*Anita Baker is asking fans to stop buying and streaming her music while she fights to reclaim ownership of her masters.
She wrote on Twitter that she has “outlived” all of her record contracts, and noted that a U.S. copyright law (Section 203) states that record labels are required “by law” to return the master recordings to artists after 30 years.
“They no longer ‘Own’ My Name & Likeness,” Baker tweeted. “And, by Law…30 yr old, Mstrs are 2B Returned, 2 Me.”
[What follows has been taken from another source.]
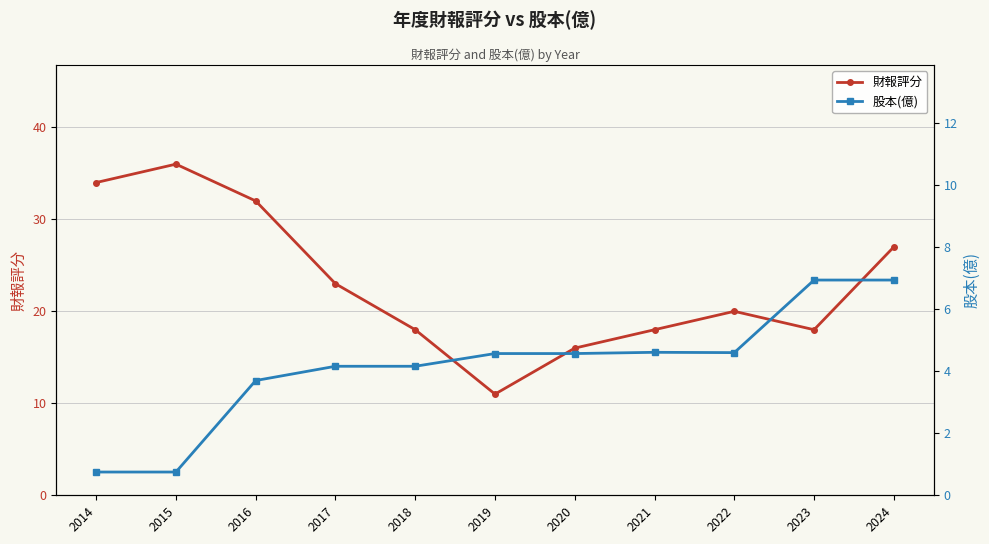

Which has a higher value, 2022 or 2015?

2015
According to Section 203 of the Copyright Act, 35 years after an author/artist signs away the rights to a copyrighted work, they can file a request to legally take back ownership of it.
This, right HERE?&#!$
OWNership, allows you to Participate/Negotiate in Many Revenue Streams;
Based on *Dollars per Unit* https://t.co/LElZaDUfzW
— Anita Baker (@IAMANITABAKER) March 16, 2021
Here’s more from VICE:
Unfortunately for Baker, most of her music hasn’t been out long enough for her to use Section 203 to reclaim it. Six of her seven albums came out less than 35 years ago.
That said, Baker’s first album, The Songstress, came out 37 years ago; she should be able file a claim for the master rights to it right now. And she should be able to do the same with her second album, Rapture, once it turns 35 next year.
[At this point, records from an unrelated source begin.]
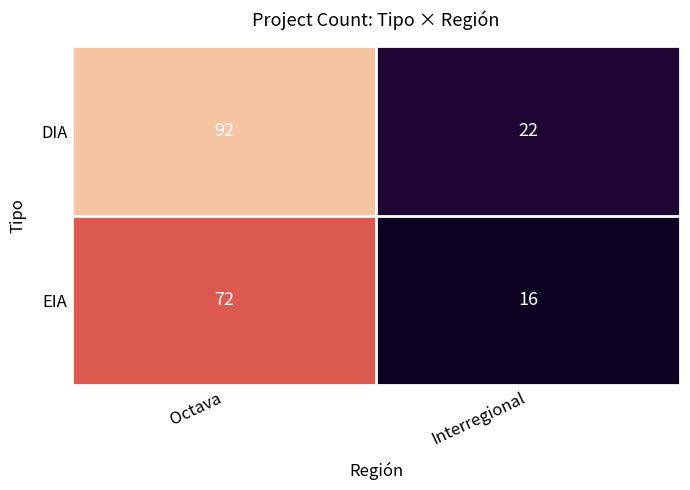

Count the number of data series in this chart.

2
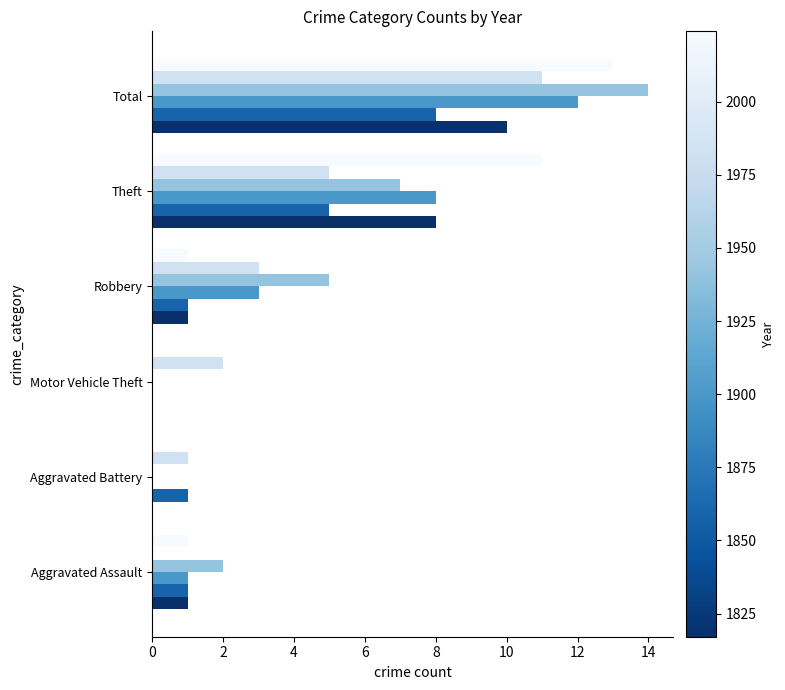

What is the total value across all series at Motor Vehicle Theft?

2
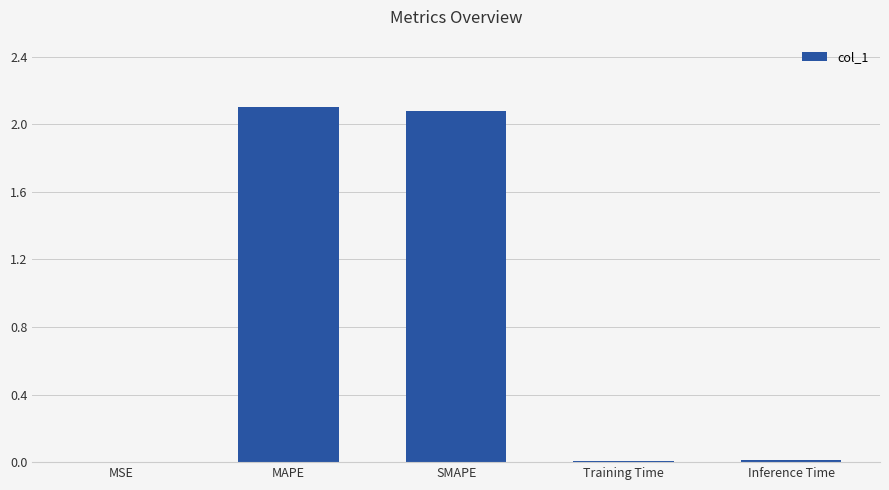

Are the bars grouped side by side (vs. stacked)?

No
Even still, Section 203 contains an exception that could make things difficult for her. It doesn’t apply to music created under “work-for-hire” contracts, which were ubiquitous back when Baker signed record deals with Beverly Glen (which released The Songstress) and Elektra (which released Rapture) in the 1980s. These contracts essentially state that artists are de-facto employees of a label, whose music becomes company property the second it’s recorded.
Baker’s request that Warner Music Group hand over her master recordings could turn out to be a long messy battle.